There are a variety of options currently used on a small scale, that if adopted could increase the gains for property developers.
Real Estate Financing Options
Investing in the right property in Kenya has the potential to double, or triple your investment within a year or two. So, how else can an investor finance a property development in Kenya? Here are some options available:
- Sacco financing
This is an effective option commonly used by self-employed or lower income earners who may not qualify for mainstream bank loans. A good number of SACCOs offer loans to finance land purchases. Others offer loans for small construction projects. To qualify for these products you must be a member of that SACCO and saved money with them for some time.
An investor may wish to purchase a property but does not have adequate funds. Such an individual can get a company, homeowner or institution to lease the property to her/him. The individual will then be obligated to pay rent in monthly installments, with the goal of purchasing the property when they have acquired the total funds.
- Mezzanine financing
A situation may occur when a person is about to clear their loan, but the lender informs them that the value of their development does not qualify them for additional funding. In such a scenario, an investor can get the necessary funds from a mezzanine financier. The mezzanine financier will then lay claim to a portion of the rental income once the property is occupied.
In this case, an investor may have a project, whose cash flow cannot cover their loan repayment and other costs. The investor may go for a ‘top up loan’ or refinancing, to invest in additional income generating assets to pay the initial and top up loan, and increase his asset base.
There are two more financing models that are yet to take off in Kenya and if they do they can be largely beneficial to real estate investors:
- Fractional ownership/ Time Shares
Kenya has transformed into an investment hub for foreign investors, who frequently visit the country, and are looking for a homely environment for the period of their visit. Timeshares are the perfect option in this case. This is where an investor acquires ownership of a property for the period he uses it such as two to three weeks. Therefore the investor gains fractional ownership or time shares. Though a relatively new concept in Kenya, some developments in Mombasa have begun to embrace the model.

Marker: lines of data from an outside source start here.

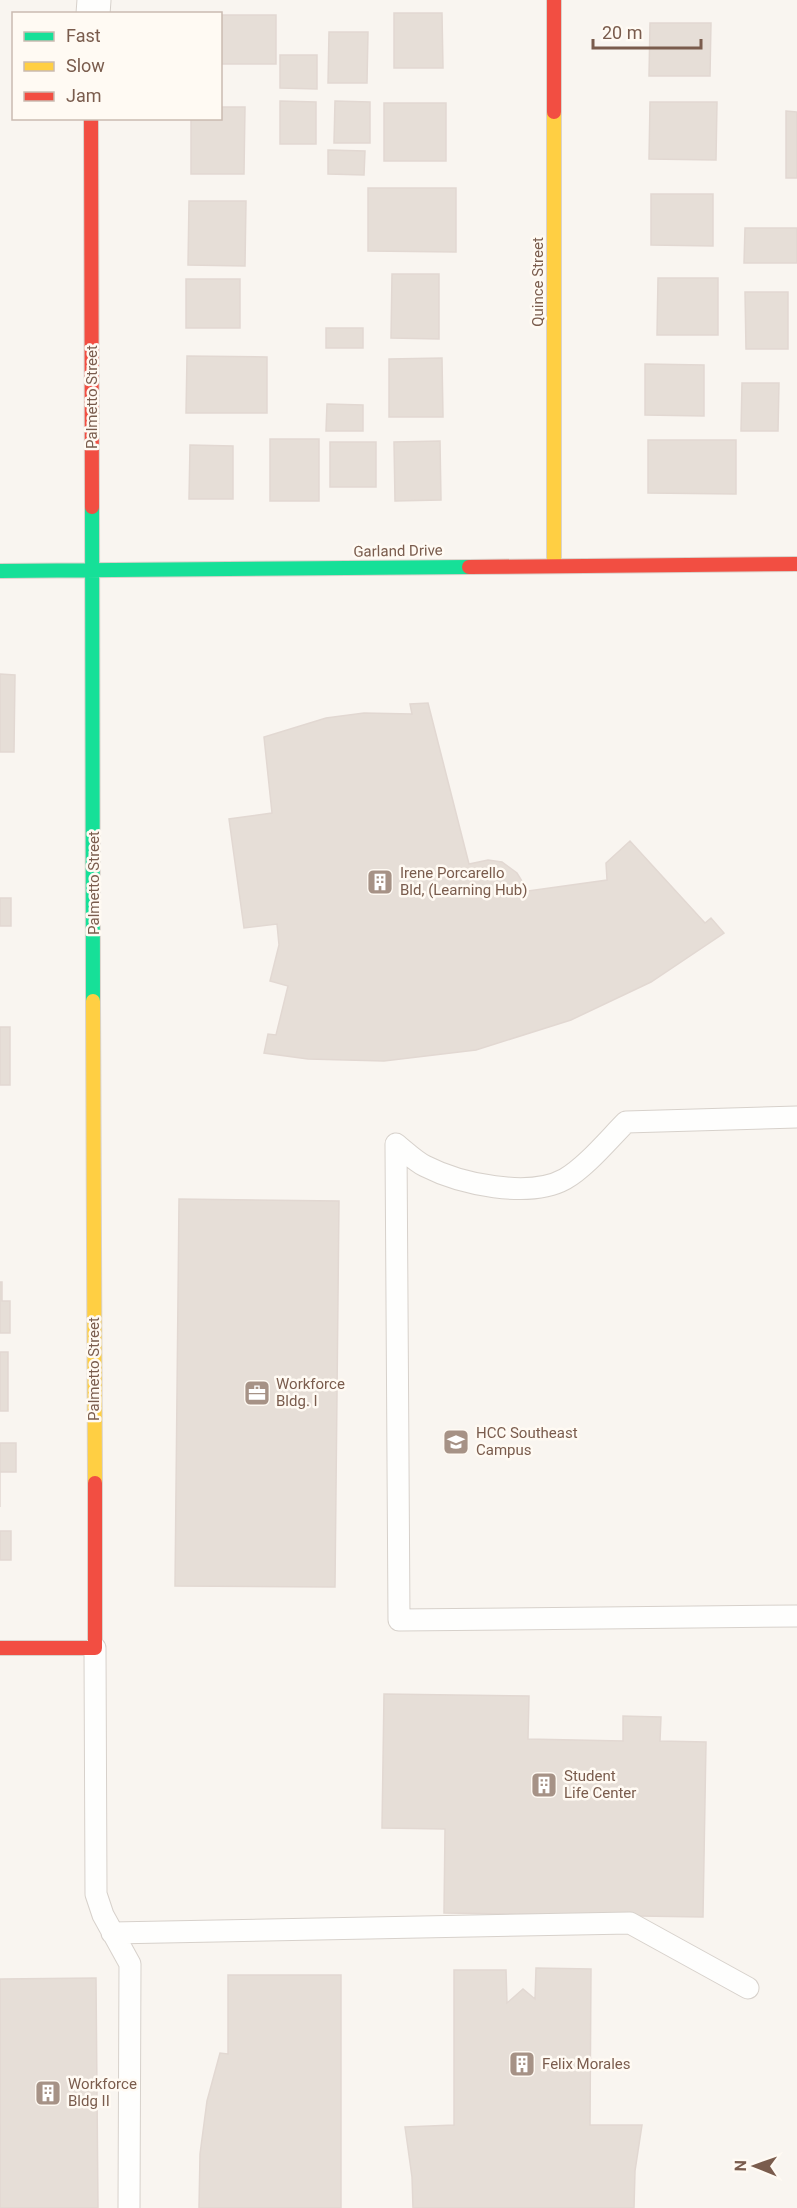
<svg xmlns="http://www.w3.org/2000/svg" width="797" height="2208" font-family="Roboto,sans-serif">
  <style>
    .building { fill: #e6ded7; stroke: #e2d8d2; stroke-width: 1.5 }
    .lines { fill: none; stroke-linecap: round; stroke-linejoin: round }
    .lane-casing { stroke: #d7d1cb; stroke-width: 23 }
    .street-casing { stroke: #d7d1cb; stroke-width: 35 }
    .fast-casing { stroke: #d9d2cb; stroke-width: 16 }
    .slow-casing { stroke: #d9d2cb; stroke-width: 16 }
    .jam-casing { stroke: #d9d2cb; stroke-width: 16 }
    .lane { stroke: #fefefd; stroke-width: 21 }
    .street { stroke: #fefefd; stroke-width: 33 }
    .fast { stroke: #16e098; stroke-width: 14 }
    .slow { stroke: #ffcf43; stroke-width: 14 }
    .jam { stroke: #f24e42; stroke-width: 14 }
    .labels { text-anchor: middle; stroke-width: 5; stroke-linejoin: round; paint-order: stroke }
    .street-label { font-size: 15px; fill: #7a5c4d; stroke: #fffaf3 }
    .poi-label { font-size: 15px; fill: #7a5c4d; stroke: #fffaf3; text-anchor: start }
  </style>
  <rect width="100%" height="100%" fill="#f9f5f0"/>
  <path class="building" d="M394 13H442L443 68H394Z
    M220 15H276V64H220Z
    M650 23H711L710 76H649Z
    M329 32H368L367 83H328Z
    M280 55H317V89L280 88Z
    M280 101 316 102V144H280Z
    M335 101 370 102V143H334Z
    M650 102H717L716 160 649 159Z
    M384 103H446V161H384Z
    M220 107H245L244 174H191V118H220Z
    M786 111 797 112V178H786Z
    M328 150 365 151 364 175 328 174Z
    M368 188H456V252L368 251Z
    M651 194H713V246L651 245Z
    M189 201H246L245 266 188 265Z
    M745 228H797V263H744Z
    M392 274H439V339L391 338Z
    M658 278H718V335H657Z
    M186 279H240V328H186Z
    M745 292H788V349H746Z
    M326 328H363V348H326Z
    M187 356 267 357V413H186Z
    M442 358 443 417H389V359Z
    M645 364 704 365V416L645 415Z
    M742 383H779L778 431H741Z
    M327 404 363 405V431H326Z
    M270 439H319V501H270Z
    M648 440H736V494L648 493Z
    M440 441 441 500 395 501 394 442Z
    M330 442H376V487H330Z
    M190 445 233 446V499H189Z
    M0 674 15 675 14 752H0Z
    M428 703 469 864 488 860 502 862 517 873 528 891 607 880 606 863 630 841 705 923 711 918 724 933 651 982 571 1020 476 1050 384 1061 308 1059 264 1053 268 1034 276 1035 288 986 270 981 279 945 277 924 244 928 229 819 272 813 264 737 326 718 364 713 412 714 410 704Z
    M0 898H11V926H0Z
    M0 1027H10V1085H0Z
    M179 1199 339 1201 335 1587 175 1586Z
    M0 1282H2V1301H10V1333H0Z
    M0 1352H8V1411H0Z
    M0 1443H16V1472H0V1507Z
    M0 1531H11V1560H0Z
    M384 1694 529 1696 528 1739 623 1741V1716L661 1717 660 1741 706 1742 703 1917 444 1913 445 1829 382 1828Z
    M536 1968 591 1969 590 2125H642L635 2171 634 2208H413L412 2177 405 2127 454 2125V1970H506L507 2003 523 1989 535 1999Z
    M228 1975H341V2208H199L200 2154 207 2101 220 2053 228 2054Z
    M96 1978 98 2208H0V1979Z"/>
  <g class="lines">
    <defs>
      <path id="lane" d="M797 1117 626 1122C609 1139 586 1167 565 1179 529 1199 460 1184 425 1166 415 1161 405 1151 396 1144L399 1620 797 1616
        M95 1648 96 1894 103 1915 130 1964 129 2208
        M112 1933 630 1923 748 1988"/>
      <path id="street" d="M93 14 94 0"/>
      <path id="fast" d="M92 507 93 1001
        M0 571 469 567"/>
      <path id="slow" d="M554 112V565
        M93 1001 95 1483"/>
      <path id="jam" d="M554 0V112
        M91 118 92 507
        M469 567 797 564
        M0 1648H95V1483"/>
    </defs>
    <use href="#lane" class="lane-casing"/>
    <use href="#street" class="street-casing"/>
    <use href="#fast" class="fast-casing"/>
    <use href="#slow" class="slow-casing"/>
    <use href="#jam" class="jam-casing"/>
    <use href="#lane" class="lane"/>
    <use href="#street" class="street"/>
    <use href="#fast" class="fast"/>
    <use href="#slow" class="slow"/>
    <use href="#jam" class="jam"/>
  </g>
  <defs>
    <symbol id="building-square" viewBox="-11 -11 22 22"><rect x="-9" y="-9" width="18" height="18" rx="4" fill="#a69286" stroke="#fffaf3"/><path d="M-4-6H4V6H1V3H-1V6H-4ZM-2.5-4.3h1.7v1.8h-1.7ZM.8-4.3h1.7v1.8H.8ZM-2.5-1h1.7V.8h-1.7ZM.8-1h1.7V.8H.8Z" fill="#fff"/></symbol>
    <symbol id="office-square" viewBox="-11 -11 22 22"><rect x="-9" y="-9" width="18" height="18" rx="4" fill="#a69286" stroke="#fffaf3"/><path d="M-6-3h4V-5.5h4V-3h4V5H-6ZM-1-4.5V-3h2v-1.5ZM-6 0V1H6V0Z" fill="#fff"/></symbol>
    <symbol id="university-square" viewBox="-11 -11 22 22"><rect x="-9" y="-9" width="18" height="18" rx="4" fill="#a69286" stroke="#fffaf3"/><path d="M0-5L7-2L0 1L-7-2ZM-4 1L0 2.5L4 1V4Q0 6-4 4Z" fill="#fff"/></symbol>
  </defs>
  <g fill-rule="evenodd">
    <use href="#building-square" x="365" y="867" width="30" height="30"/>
    <use href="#office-square" x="242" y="1378" width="30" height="30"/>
    <use href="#university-square" x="441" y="1427" width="30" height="30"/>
    <use href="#building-square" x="529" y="1770" width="30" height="30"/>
    <use href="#building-square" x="507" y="2049" width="30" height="30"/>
    <use href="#building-square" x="33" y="2078" width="30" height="30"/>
  </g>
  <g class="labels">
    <g class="street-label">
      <text transform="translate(538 282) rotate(-90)" y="5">Quince Street</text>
      <text transform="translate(92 397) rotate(-90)" y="5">Palmetto Street</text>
      <text transform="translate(398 551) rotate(-1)" y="5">Garland Drive</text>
      <text transform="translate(94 883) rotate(-90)" y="5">Palmetto Street</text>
      <text transform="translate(94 1369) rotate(-90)" y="5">Palmetto Street</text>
    </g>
    <g class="poi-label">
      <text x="400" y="878">Irene Porcarello<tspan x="400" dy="17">Bld, (Learning Hub)</tspan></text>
      <text x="276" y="1389">Workforce<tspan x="276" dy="17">Bldg. I</tspan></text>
      <text x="476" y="1438">HCC Southeast<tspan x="476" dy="17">Campus</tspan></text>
      <text x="564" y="1781">Student<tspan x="564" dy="17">Life Center</tspan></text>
      <text x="542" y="2069">Felix Morales</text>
      <text x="68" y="2089">Workforce<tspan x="68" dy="17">Bldg II</tspan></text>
    </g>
  </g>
  <rect x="12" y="12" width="210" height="108" fill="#fffaf3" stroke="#cabbb1" stroke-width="1.5"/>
  <rect x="24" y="32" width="30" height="9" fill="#16e098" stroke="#cabbb1" stroke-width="1.5"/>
  <text x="66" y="42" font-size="18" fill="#7a5c4d">Fast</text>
  <rect x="24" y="62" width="30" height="9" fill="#ffcf43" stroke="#cabbb1" stroke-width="1.5"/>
  <text x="66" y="72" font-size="18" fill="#7a5c4d">Slow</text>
  <rect x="24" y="92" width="30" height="9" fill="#f24e42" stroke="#cabbb1" stroke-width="1.5"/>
  <text x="66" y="102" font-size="18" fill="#7a5c4d">Jam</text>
  <g transform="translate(755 2166) rotate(271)" stroke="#fffaf3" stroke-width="4.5" paint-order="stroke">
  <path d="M0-4.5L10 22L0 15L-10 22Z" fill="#7a5c4d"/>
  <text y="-9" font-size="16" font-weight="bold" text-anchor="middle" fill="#7a5c4d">N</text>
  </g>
  <path d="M593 39v9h108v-9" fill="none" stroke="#7a5c4d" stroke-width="3"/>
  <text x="602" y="39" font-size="18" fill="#7a5c4d" stroke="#fffaf3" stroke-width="4.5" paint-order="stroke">20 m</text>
</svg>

- Moratorium on development loans
This is a financing option, where the bank gives a developer a grace period, typically 1 year, during which they do not repay the principal sum. The bank will continue financing every stage of the development project, irrespective of speculative costs during this period. After 1 year, the lender then begins to collect the principal and charges interest. However, by then the development income will cover the loan repayments, and not out of the investors pocket.
Financing in Kenya remains a costly endeavor not just for developers but buyers as well. To meet the demand for housing units, the government is providing both non-financial and financial incentives to private developers, to boost construction of more housing units. The incentives include:
- Easy access to affordable financing
- Parliamentary reforms to land-related laws
- Setting up a national housing fund to assist in financing low-cost housing
Therefore, if you are looking to invest in the property market, lack of funds should no longer hold you back. The current conditions in Kenya are suitable for more investments in residential or entry market developments, as an alternative to conventional high-end properties.